Dr Messmore believes it’s a winning formula. For him, it’s all about how you approach education, whether you see it as career preparation or something broader.

“In my eight months in Australia, what I hear time and time again is that young people are forced to make career decisions in high school and end up living at home and taking a consumer approach to university, travelling in and out,” Dr Messmore says.

“Two years into their degree they’re not enjoying it or aren’t well suited to that career choice, so they become discouraged. They either walk away and feel it’s been a waste of time or money or stick it out and are unhappy.

“I think there’s a better way. I’m not saying the liberal arts is for everyone, but if students were to have that foundational college experience, that would really open up a much broader range of options for them.

“A classical education forms young people to become contributing members of a community, and that takes into account their intellectual capacities, spiritual formation and social development. It addresses the full person.

“It’s about how to engage in critical thinking, how to discern an argument, to innovate a solution and make associations that others are unable to see. They’re the kind of employees that employers say they want. It’s a time tested approach and what Oxford and Cambridge have been doing for centuries.

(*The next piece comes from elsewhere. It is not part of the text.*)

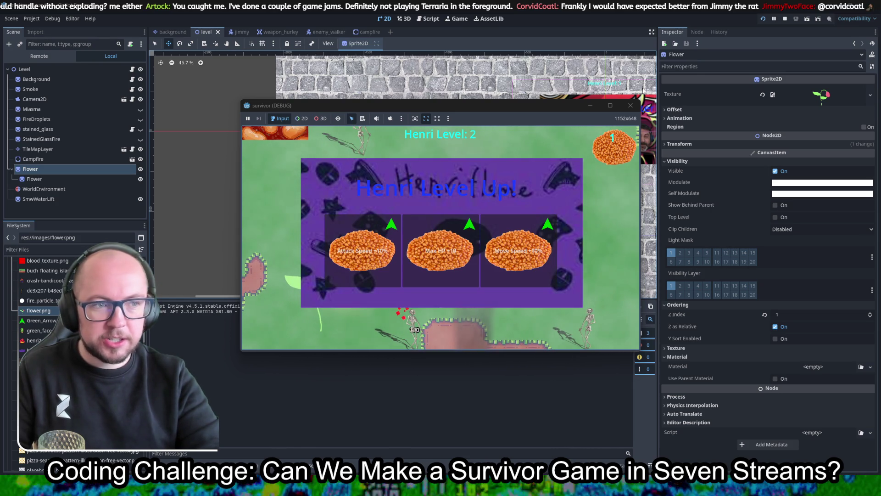
{"action": "key", "text": "F8"}
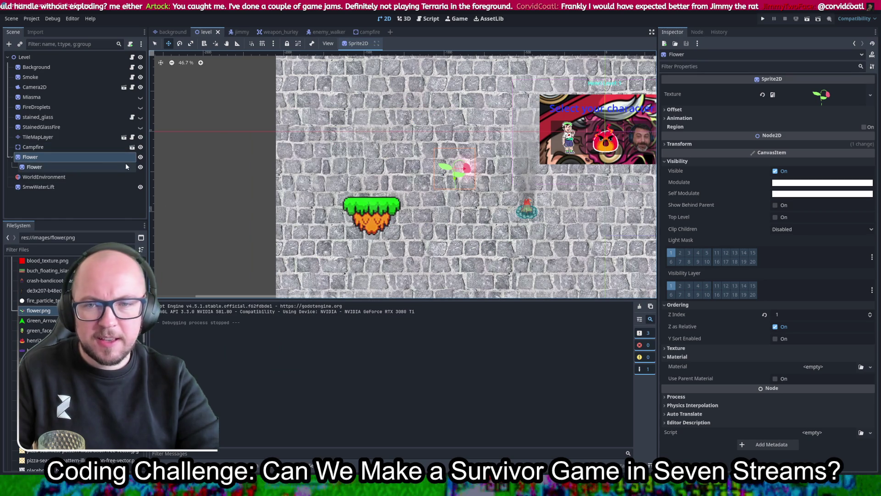
Raise the glow Intensity to 1.454, then test it in a Henri run and stop the game
{"action": "left_click", "coordinate": [34, 167]}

“My hope is that parents will recognise the differences between the educational approaches.”

Born as a triplet and raised in a Protestant family (he and his family converted to Catholicism four years ago), Dr Messmore met his future wife while at Duke University in North Carolina.

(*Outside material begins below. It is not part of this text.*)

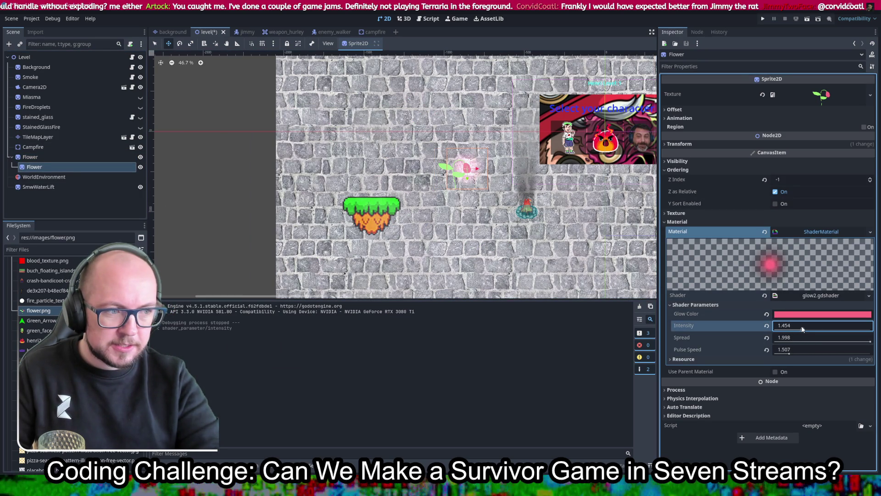
{"action": "key", "text": "F5"}
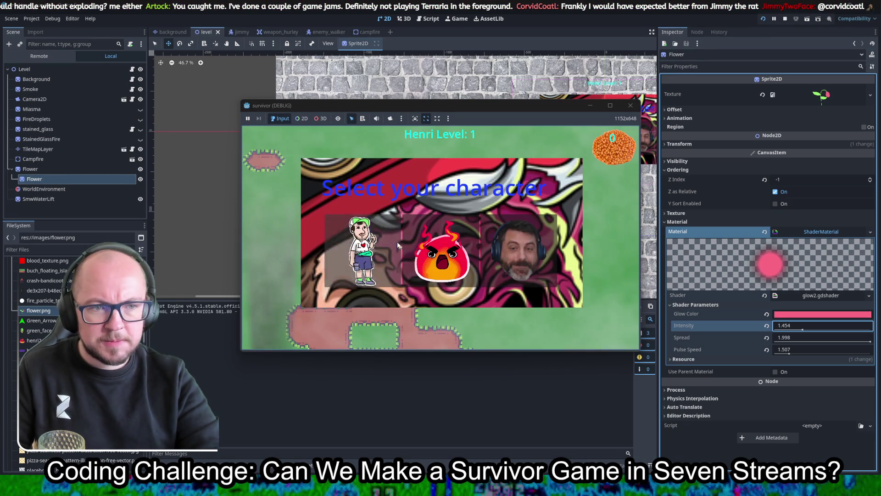
{"action": "left_click", "coordinate": [356, 248]}
{"action": "key", "text": "a"}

“I was teaching a course on the Theology of C.S Lewis and the Chronicles of Narnia and she was one of my 15 students,” he explains.
“I waited until the course ended before I asked her out for dinner. I thought she was physically beautiful, but she also had a way of tilting her head that made me feel she was tracking what I was saying. That boosted my confidence and only attracted me more!”

The pair married in December 1997 and shared a vision to start a residential learning community. Dr Messmore headed to Cambridge to complete his second Masters degree and, back in the US, he and Karin were school teachers.

Then, out of the blue, a call came from the ‘Trinity Forum’, inviting the pair to run a nine-month course for 12 college graduates about how they could incorporate faith into their life and work.

“The students shared the same house as Karin and I,” Dr Messmore recalls. “We studied the deep questions; What does it mean to be human? What is a good society? It was a wonderful time for Karin and I and we also travelled across England and Europe, bathing in architecture and western civilisation. We were very privileged.”

Five years later, Dr Messmore headed to Oxford to do his PhD in Political Theology. The couple planned to move to Oxford but Dr Messmore had also been offered a job at a think tank in Washington DC, so he opted for a ‘fly-in, fly-out’ doctorate, spending six weeks in Oxford followed by six weeks at home.

“We were having our third child, and Karin said to me, ‘You can only do this if you promise to be here for the third trimester’,” he explains. “So I finished my final stint in Oxford in the second trimester!”

The relationship with Campion College began a few years ago, when Dr Messmore attended a conference in Brisbane and met some College Board members. They were looking for a new President, and invited him to apply for the five-year term.

“It’s been good, although there are days when we feel more foreign than others,” Dr Messmore admits. “At the start it was crazy in terms of work hours, but now if I’m busy I come in early and protect my evening family time.

“It’s overwhelming, and there are so many challenges, but I’m on a mission to change the debate around education in this country, and that keeps me going.”